EBE has gained attention since English author David H. Hargreaves suggested in 1996 that education would be more effective if teaching, like medicine, was a "research-based profession".[28]
Since 2000, studies in Australia, England, Scotland and the US have supported the use of research to improve educational practices in teaching reading.[29][30][31]
In 1997, the National Institute of Child Health and Human Development convened a national panel to assess the effectiveness of different approaches used to teach children to read. The resulting National Reading Panel examined quantitative research studies on many areas of reading instruction, including phonics and whole language. In 2000 it published a report entitled Teaching Children to Read: An Evidence-based Assessment of the Scientific Research Literature on Reading and its Implications for Reading Instruction that provided a comprehensive review of what was known about best practices in reading instruction in the U.S.[32][33][34]
This occurred around the same time as such international studies as the Programme for International Student Assessment in 2000 and the Progress in International Reading Literacy Study in 2001.
Subsequently, evidence-based practice in education (also known as Scientifically based research), came into prominence in the U.S. under the No child left behind act of 2001, replace in 2015 by the Every Student Succeeds Act.
In 2002 the U.S. Department of Education founded the Institute of Education Sciences to provide scientific evidence to guide education practice and policy .
English author Ben Goldacre advocated in 2013 for systemic change and more randomized controlled trials to assess the effects of educational interventions.[35] In 2014 the National Foundation for Educational Research, Berkshire, England[36] published a report entitled Using Evidence in the Classroom: What Works and Why.[37] In 2014 the British Educational Research Association and the Royal Society of Arts advocated for a closer working partnership between teacher-researchers and the wider academic research community.[38][39]
Reviews of existing research on education
[edit]The following websites offer free analysis and information on education research:
- The Best Evidence Encyclopedia[40] is a free website created by the Johns Hopkins University School of Education's Center for Data-Driven Reform in Education (established in 2004) and is funded by the Institute of Education Sciences, U.S. Department of Education.
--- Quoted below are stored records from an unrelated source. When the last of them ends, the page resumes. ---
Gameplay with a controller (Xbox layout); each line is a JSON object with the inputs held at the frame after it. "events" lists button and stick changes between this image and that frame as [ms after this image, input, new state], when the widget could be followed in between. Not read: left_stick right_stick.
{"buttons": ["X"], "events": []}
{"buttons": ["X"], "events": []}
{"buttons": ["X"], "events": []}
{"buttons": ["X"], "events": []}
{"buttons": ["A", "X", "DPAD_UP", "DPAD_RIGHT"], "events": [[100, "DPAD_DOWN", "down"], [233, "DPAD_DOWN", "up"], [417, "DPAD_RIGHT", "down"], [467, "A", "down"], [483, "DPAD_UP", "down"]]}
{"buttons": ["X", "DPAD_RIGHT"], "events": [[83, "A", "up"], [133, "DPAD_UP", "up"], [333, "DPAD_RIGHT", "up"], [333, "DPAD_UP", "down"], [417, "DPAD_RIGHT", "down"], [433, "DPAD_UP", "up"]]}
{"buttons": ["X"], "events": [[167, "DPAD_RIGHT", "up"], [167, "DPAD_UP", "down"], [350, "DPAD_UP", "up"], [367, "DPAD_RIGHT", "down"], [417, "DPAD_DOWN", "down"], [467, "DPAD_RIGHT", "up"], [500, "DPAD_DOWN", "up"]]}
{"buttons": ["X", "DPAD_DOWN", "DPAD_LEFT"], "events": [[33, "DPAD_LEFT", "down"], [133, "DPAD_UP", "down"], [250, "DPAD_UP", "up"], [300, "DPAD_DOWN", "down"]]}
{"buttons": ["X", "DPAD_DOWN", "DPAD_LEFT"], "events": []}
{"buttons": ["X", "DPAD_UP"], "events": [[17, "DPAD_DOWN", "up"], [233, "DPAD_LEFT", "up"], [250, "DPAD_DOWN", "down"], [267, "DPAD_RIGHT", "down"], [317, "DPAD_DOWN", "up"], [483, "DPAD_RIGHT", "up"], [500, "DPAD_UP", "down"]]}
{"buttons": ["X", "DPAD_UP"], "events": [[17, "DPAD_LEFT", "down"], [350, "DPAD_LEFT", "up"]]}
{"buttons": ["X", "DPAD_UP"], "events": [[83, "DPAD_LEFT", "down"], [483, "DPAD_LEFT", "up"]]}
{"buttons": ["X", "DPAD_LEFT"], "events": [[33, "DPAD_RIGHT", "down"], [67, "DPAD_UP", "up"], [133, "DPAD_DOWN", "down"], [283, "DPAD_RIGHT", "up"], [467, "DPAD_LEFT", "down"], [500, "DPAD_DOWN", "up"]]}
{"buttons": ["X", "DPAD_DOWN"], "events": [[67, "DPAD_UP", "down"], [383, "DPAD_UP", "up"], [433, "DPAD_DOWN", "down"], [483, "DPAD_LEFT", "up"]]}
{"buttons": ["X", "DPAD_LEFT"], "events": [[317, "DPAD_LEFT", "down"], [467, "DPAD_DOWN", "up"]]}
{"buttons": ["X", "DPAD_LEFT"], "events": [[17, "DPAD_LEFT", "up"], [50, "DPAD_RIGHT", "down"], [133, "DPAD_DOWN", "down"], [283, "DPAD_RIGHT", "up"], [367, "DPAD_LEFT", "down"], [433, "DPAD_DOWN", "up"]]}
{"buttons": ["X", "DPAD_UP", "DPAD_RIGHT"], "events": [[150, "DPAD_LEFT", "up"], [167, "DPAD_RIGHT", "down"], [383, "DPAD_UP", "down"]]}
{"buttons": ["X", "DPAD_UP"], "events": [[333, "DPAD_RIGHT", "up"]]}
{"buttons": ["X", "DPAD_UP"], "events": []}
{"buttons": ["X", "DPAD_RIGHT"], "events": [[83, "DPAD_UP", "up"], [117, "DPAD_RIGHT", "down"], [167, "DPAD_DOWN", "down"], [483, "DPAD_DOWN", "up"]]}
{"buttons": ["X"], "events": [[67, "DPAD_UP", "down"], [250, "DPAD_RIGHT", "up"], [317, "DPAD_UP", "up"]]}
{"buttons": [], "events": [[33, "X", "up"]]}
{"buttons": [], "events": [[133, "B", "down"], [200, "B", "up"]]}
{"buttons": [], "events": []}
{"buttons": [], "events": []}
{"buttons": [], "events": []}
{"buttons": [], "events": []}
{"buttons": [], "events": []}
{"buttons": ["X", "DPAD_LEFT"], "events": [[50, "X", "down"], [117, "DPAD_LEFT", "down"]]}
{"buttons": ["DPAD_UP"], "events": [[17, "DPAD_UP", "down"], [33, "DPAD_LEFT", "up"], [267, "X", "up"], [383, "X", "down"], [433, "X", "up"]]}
It gives educators and researchers reviews about the strength of the evidence supporting a variety of English programs available for students in grades K–12. The reviews cover programs in areas such as Mathematics, Reading, Writing, Science, Comprehensive school reform, and Early childhood Education; and include such topics as the effectiveness of technology and struggling readers.
- The Education Endowment Foundation was established in 2011 by The Sutton Trust, as a lead charity in partnership with Impetus Trust, together being the government-designated What Works Centre for UK Education.[41]
- Evidence for the Every Student Succeeds Act[42] began in 2017 and is produced by the Center for Research and Reform in Education[43] at Johns Hopkins University School of Education. It offers free up-to-date information on current PK-12 programs in reading, writing, math, science, and others that meet the standards of the Every Student Succeeds Act (the United States K–12 public education policy signed by President Obama in 2015).[44] It also provides information on programs that do meet the Every Student Succeeds Act standards as well as those that do not.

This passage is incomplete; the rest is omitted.